Notre Dame’s Defensive Depth Woes Started In 2012 With Bob Diaco


The defense for the Notre Dame Fighting Irish was the key to the 2012 BCS title run. Bob Diaco created a smothering defense that shut down opponents, until Alabama went up and down the field on them. So while it may be hard to believe that this year’s struggles on defense started then, let’s take a look how that’s possible.

The defense for this year’s team was one of the most injury-riddled teams in recent memory. Add to that the group of suspended players, including Ishaq Williams and KeiVarae Russell, and the Irish had to reach deep into the depth chart this year.
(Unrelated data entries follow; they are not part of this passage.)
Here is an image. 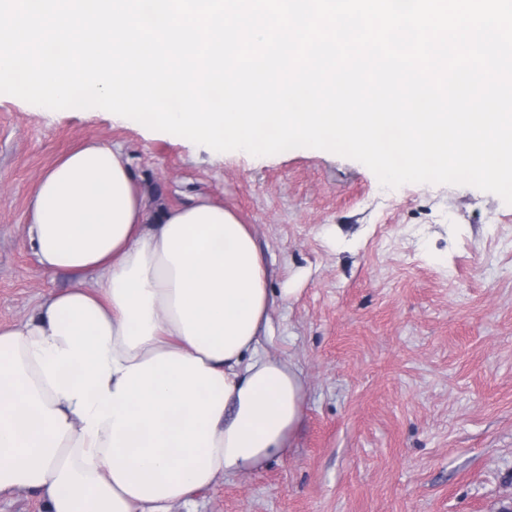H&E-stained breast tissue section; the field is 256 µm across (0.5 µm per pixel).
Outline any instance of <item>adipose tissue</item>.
Returning a JSON list of instances; mask_svg holds the SVG:
<instances>
[{"mask_svg":"<svg viewBox=\"0 0 512 512\" xmlns=\"http://www.w3.org/2000/svg\"><path fill=\"white\" fill-rule=\"evenodd\" d=\"M26 240L74 283L0 328V498L172 512L287 452L304 382L261 349L269 271L233 210L153 214L120 150L90 143L40 177Z\"/></svg>","mask_w":512,"mask_h":512,"instance_id":"obj_1","label":"adipose tissue"}]
</instances>
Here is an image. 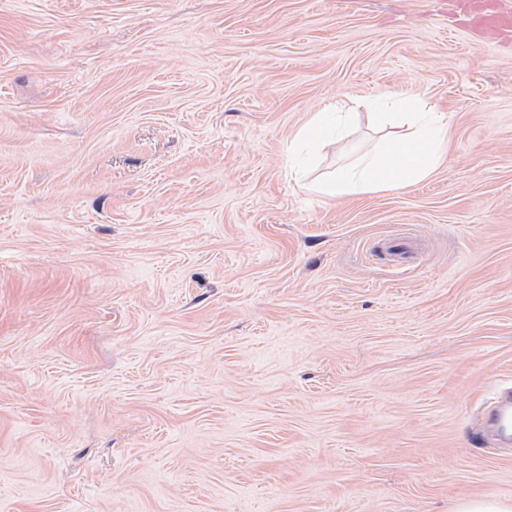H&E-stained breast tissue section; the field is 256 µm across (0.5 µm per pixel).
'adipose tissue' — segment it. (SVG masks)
<instances>
[{
	"label": "adipose tissue",
	"mask_w": 512,
	"mask_h": 512,
	"mask_svg": "<svg viewBox=\"0 0 512 512\" xmlns=\"http://www.w3.org/2000/svg\"><path fill=\"white\" fill-rule=\"evenodd\" d=\"M371 113L374 125L392 126L369 153L357 157L310 190L328 199L360 193L400 192L430 177L444 162L448 145V115L418 96L393 90L378 100Z\"/></svg>",
	"instance_id": "ef3b65f1"
}]
</instances>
After middle linebacker and defensive captain Joe Schmidt went down in the Navy game, it only accelerated the defensive freefall. The Irish were forced to play freshmen that they never intended to play, and even remove redshirt status in one instance. The result of so many young and inexperienced players on the field? 1,945 yards and 178 points in the last four games.

If a program like Notre Dame wants to compete, they have to have the depth and “next man in” mentality

The struggles can’t be placed on just lack of numbers or lack of talent. The offense struggle to stay on the field due to turnover issues, but the recruiting numbers in Diaco’s time are leave a glaring deficiency.
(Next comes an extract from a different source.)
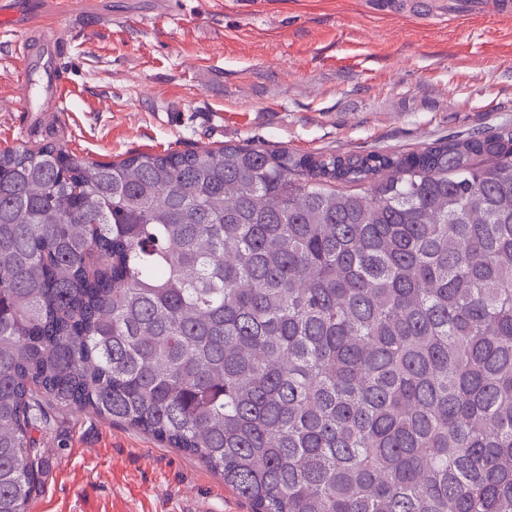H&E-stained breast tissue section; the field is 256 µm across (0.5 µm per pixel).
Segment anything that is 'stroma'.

The 2012 recruiting class was quite small at just 17 players, and only nine of those on defense. The issues started early, as cornerback Tee Shepard left school days before the first spring practice. When the 2012 season began, the roster was at 78 scholarship players. The NCAA-allowed maximum is 85. The lack of depth didn’t show then, but it’s become apparent now.

When the Irish square off with LSU in Tuesday’s Music City Bowl, only four players from the 2012 class will dress on defense. Sheldon Day, Romeo Okwara, Elijah Shumate and John Turner. C.J. Prosise, a former safety from the class, moved to offense. Russell was suspended, and Nicky Baratti and Jarron Jones had season-ending injuries.

If a program like Notre Dame wants to compete, they have to have the depth and “next man in” mentality. Coach Brian Kelly used the philosophy, but the depth chart wasn’t agreeing with it. Teams like Alabama – and especially this year – Ohio State, have to have the top-tier players on the depth chart ready to go. Notre Dame was exposed on that level this season. While injuries and attrition contribute to the college game, as there are only so many options, and Diaco was responsible for his defense.

The 2013 class improved, with players like Jaylon Smith and Max Redfield. But the quantity still wasn’t there, as only 10 defensive players were signed. Two of the top-tier players from that class, Eddie Vanderdoes and Alex Anzalone never played for the Irish. Vanderdoes enrolled at UCLA, and Anzalone switched to Florida citing an inability to get in touch with coach Kelly. at the time, Kelly was interviewing for the Philadelphia Eagles job. Kelly returned. Anzalone did not.

The decisions of 18-year old kids can’t be placed squarely on the coaches. But the lack of depth in recruiting can. Upon the departure of Diaco to take the UConn job, the Irish put the emphasis on the defensive side of the ball for the 2014 class. New defensive coordinator Brian Van Gorder added five signees after he took the job in January, including a pair of defensive tackles in the final weeks. The 2014 class included 13 recruits on defense.

The 2015 class contains 22 verbal commitments, 13 from the defensive side of the ball. Van Gorder is looking to build a defense around his system, and the aggressiveness in recruiting can only help. The Irish can land top talent, but now they will have to land more of it after being exposed this season for lack of depth.